The first television presidency was a triumph of hype and image creation. Kennedy actually accomplished very little in 3 years but he is still ranked by the public as one of the top 10 presidents of all time.

It was in 1968 that the Democratic party fully embraced celebrity. The party took advantage of a new generation of actors who, free of the rigidity of the studio system that was terrified of political activism and the potential for bad publicity, spoke out against the war, racism, poverty and the rest of the liberal “social justice” issues for which they are so closely associated with today. The candidacy of Eugene McCarthy galvanized the liberal Hollywood community and led to McCarthy’s surprising showing in New Hampshire that convinced Lyndon Johnson not to run for another term.

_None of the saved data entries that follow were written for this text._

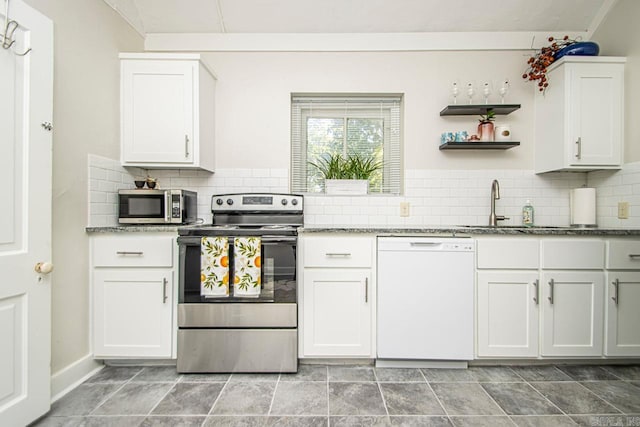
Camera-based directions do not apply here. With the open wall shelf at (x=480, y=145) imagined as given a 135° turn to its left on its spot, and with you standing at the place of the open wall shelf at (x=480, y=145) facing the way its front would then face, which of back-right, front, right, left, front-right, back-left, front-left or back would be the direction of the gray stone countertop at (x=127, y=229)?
back

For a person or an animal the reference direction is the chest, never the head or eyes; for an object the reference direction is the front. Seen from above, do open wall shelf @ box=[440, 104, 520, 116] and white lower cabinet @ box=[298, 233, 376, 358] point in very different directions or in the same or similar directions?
same or similar directions

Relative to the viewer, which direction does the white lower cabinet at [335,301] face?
toward the camera

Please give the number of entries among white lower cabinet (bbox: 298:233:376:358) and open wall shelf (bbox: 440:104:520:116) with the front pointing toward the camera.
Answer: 2

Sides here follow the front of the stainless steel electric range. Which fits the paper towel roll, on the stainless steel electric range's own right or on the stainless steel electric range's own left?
on the stainless steel electric range's own left

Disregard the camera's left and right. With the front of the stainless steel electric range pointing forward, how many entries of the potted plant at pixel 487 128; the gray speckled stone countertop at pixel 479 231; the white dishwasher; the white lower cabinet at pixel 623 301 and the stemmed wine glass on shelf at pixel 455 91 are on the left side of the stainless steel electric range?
5

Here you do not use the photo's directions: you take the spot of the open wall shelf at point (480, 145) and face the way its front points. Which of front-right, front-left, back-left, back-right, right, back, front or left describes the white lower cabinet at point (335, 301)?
front-right

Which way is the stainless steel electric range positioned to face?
toward the camera

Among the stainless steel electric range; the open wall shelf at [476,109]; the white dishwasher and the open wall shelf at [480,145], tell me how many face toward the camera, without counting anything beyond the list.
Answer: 4
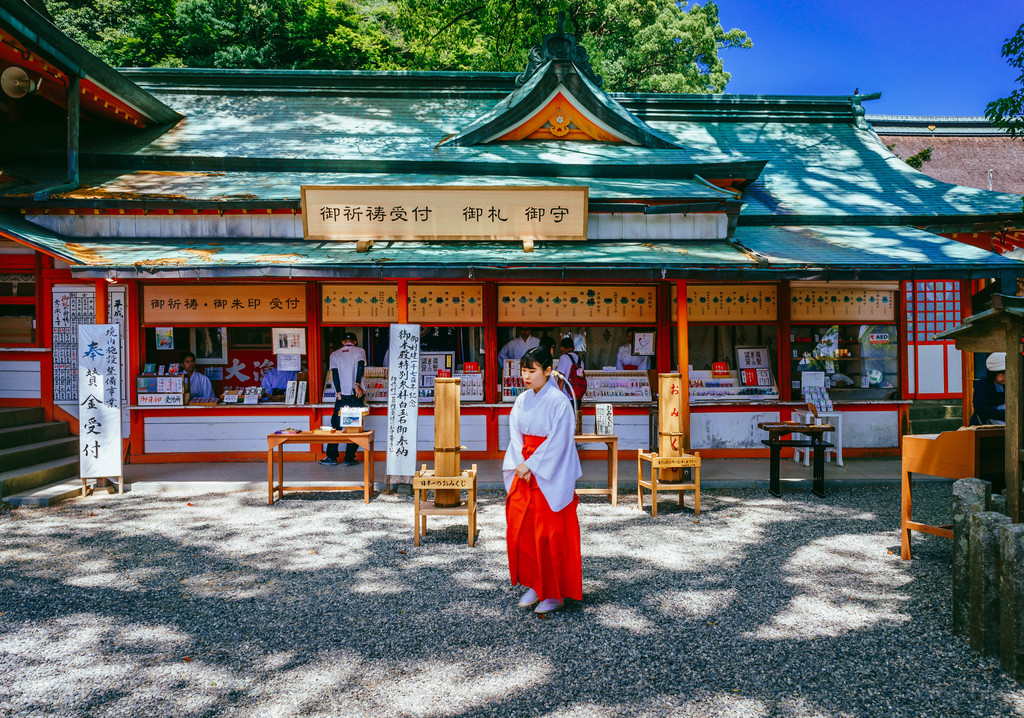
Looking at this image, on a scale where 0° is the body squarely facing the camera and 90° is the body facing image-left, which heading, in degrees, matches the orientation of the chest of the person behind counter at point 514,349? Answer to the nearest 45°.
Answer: approximately 0°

The Republicans got on board the celebrity bandwagon too, but it wasn’t until 1980 and the campaign of Ronald Reagan that endorsements from Hollywood became important for fundraising to the party. Most of the GOP celebrities were older, established Hollywood types who became famous under the studio system and whose patriotism and conservatism blended naturally with the Republican party. Once the Democrats abandoned many of the values that were shared with ordinary Americans, they, like Reagan himself, left the Democratic party for the friendlier confines of the GOP. Today, the GOP has its share of celebrity endorsers, most notably in the country music industry and among sports figures.

ABC News had 2 reporters covering the “red carpet” entrance to the Hilton and if you closed your eyes and listened, you’d would have been hard pressed to distinguish between celebrity and politician in their answers to questions. That is the perilous junction we find ourselves today, with the media slavishly serving both Hollywood and Washington.

It’s hard to imagine a worse situation given the immense problems we face today.